• [JOB] Pictures should not appear in the copy; the records themselves must be written out exactly.

Saved entries
/---

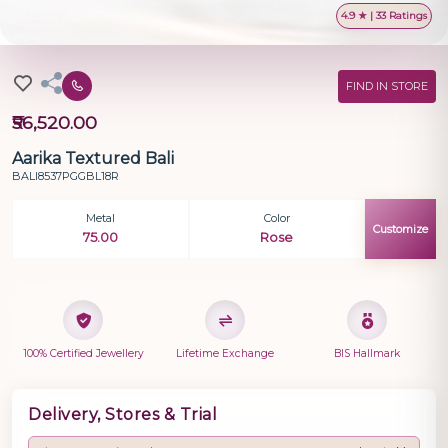
4.9 ★ | 33 Ratings
FIND IN STORE
₹56,520.00
Aarika Textured Bali
BALI8537PGGBL18R
Metal
Color
Customize
75.00
Rose
100% Certified Jewellery
Lifetime Exchange
BIS Hallmark
Delivery, Stores & Trial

\---

• [SOLUTION FOR THIS PROBLEM]
4.9 ★ | 33 Ratings
FIND IN STORE
₹56,520.00
Aarika Textured Bali
BALI8537PGGBL18R
Metal
Color
Customize
75.00
Rose
100% Certified Jewellery
Lifetime Exchange
BIS Hallmark
Delivery, Stores & Trial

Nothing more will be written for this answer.